El talento artístico es algo que se puede llegar a manifestar incluso en las personas más insospechadas. Es verdad que ciertas disciplinas requieren un impulso bastante importante en materia de recursos (no es lo mismo llevar a cabo una película que escribir un libro), pero al final el talento se termina haciendo paso de una manera u otra, incluso en circunstancias complicadas. Uno de estos ejemplos es el de Joseph Ferdinand Cheval, en apariencia una persona bastante común: de profesión cartero, con expresión bastante seria y parco en palabras, que además acaba de pasar por una época complicada en su vida. Pero tras esta fachada se esconde una fuerza de voluntad tan grande como para emprender una tarea harto complicada: construir un castillo con sus propias manos y sin más ayuda que la de su mujer e hija, compaginando además este esfuerzo con el ejercicio de su profesión en las extensas campiñas francesas.
La historia real de Cheval la descubrimos en formato audiovisual a través de El palacio ideal (L’incroyable histoire du facteur Cheval), cinta dirigida por Nils Tavernier (hijo de Bertrand) y que pretende plasmar en pantalla lo que fue esta difícil empresa, que ocupó prácticamente toda la vida de nuestro protagonista. Más allá de la propia construcción del palacio, la película fija su atención sobre todo en la relación que Cheval mantiene con su esposa Philomena y con la hija de ambos, Alice, por quien precisamente el cartero inicia la construcción del palacio. Estos lazos familiares son los que proporcionan a Cheval una mayor conexión con la realidad, con aquello que sería la vida de una persona normal y corriente.

____

== Qué se pide ==
Según el texto sobre la película El palacio ideal, ¿por quién inicia Cheval la construcción del palacio?

____

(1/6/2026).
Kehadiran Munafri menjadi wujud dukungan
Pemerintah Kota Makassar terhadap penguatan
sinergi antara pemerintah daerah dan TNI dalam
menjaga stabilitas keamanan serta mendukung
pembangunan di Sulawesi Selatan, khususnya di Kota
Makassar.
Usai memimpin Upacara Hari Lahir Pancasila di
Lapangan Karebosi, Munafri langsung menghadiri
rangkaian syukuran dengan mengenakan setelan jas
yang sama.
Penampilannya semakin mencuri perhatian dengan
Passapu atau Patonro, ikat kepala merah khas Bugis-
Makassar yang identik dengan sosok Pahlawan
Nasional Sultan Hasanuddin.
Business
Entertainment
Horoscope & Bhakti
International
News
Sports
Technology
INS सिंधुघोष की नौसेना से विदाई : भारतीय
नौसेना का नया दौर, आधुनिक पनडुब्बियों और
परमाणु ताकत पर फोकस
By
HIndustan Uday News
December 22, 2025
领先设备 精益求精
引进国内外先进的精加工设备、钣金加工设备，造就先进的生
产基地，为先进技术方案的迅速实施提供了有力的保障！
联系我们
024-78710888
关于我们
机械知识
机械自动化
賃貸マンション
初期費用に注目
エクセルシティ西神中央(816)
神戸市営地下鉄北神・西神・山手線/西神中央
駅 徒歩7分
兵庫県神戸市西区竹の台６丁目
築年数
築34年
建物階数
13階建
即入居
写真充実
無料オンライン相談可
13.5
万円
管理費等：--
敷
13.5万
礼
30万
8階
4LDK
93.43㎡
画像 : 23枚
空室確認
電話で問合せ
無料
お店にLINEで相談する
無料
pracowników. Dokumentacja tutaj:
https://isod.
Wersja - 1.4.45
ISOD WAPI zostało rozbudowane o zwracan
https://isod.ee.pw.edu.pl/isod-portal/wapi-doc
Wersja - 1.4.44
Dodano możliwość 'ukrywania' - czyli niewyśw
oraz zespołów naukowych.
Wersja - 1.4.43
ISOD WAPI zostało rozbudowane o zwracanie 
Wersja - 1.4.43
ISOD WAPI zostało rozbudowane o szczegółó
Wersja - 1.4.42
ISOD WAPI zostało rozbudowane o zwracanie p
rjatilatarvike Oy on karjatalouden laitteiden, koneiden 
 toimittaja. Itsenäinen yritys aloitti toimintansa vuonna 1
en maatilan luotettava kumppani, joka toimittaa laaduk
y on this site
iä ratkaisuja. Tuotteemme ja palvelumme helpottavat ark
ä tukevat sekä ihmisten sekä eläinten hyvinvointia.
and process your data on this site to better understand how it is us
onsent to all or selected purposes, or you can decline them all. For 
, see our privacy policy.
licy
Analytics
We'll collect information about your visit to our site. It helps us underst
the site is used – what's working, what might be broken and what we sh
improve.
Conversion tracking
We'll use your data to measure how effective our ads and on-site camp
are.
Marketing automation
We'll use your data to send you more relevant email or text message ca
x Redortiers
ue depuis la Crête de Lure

____

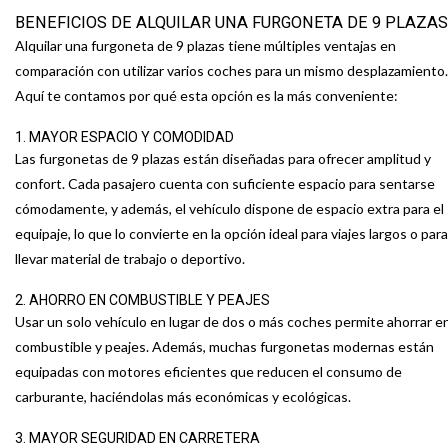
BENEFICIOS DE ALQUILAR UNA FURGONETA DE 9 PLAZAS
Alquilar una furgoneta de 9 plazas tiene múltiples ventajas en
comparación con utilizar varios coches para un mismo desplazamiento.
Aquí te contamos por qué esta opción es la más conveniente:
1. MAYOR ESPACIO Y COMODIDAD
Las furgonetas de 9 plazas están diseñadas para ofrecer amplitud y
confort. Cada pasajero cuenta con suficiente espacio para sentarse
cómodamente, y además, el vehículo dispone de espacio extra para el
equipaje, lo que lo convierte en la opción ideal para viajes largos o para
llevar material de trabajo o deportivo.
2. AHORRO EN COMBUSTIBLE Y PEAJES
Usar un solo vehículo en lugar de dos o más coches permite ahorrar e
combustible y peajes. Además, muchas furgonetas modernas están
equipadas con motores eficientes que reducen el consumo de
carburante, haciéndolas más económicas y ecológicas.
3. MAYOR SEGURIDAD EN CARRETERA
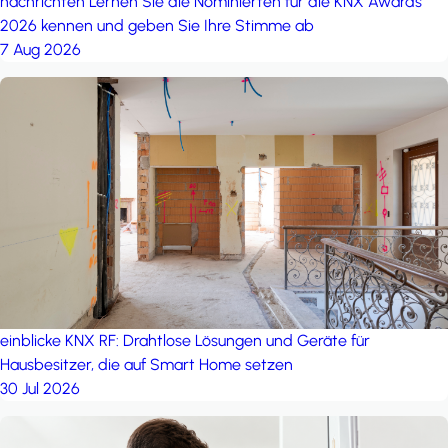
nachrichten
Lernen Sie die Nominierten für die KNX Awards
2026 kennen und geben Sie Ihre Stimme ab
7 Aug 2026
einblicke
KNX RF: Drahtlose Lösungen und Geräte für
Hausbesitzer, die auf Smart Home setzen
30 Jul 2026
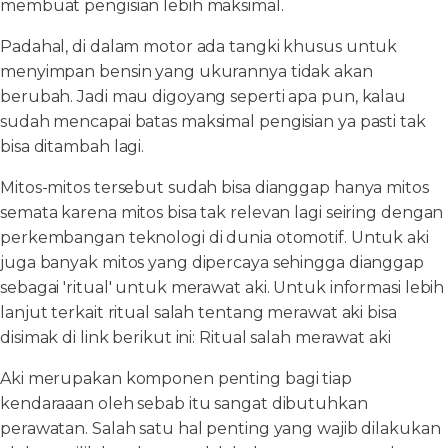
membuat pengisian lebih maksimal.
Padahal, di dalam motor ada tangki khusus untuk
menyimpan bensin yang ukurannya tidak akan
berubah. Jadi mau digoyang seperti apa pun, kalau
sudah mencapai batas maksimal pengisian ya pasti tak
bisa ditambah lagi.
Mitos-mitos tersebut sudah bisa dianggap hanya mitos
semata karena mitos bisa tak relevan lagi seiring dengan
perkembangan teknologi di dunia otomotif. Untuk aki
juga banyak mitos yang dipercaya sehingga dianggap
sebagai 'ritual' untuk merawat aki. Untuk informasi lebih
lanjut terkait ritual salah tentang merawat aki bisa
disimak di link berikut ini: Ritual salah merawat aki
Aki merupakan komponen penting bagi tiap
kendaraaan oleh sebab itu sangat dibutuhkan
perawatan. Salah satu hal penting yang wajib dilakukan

____

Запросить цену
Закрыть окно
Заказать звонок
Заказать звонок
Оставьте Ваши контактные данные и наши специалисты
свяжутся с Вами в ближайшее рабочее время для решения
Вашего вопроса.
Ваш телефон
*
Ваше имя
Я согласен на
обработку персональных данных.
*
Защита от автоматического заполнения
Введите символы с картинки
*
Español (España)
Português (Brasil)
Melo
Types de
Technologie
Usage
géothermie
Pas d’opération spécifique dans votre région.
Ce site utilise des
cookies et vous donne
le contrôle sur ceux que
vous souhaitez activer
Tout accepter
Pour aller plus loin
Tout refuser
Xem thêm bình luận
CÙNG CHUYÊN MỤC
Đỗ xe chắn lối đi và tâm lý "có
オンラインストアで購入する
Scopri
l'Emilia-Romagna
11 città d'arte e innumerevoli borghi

____

== Respuesta redactada ==
Por su hija Alice.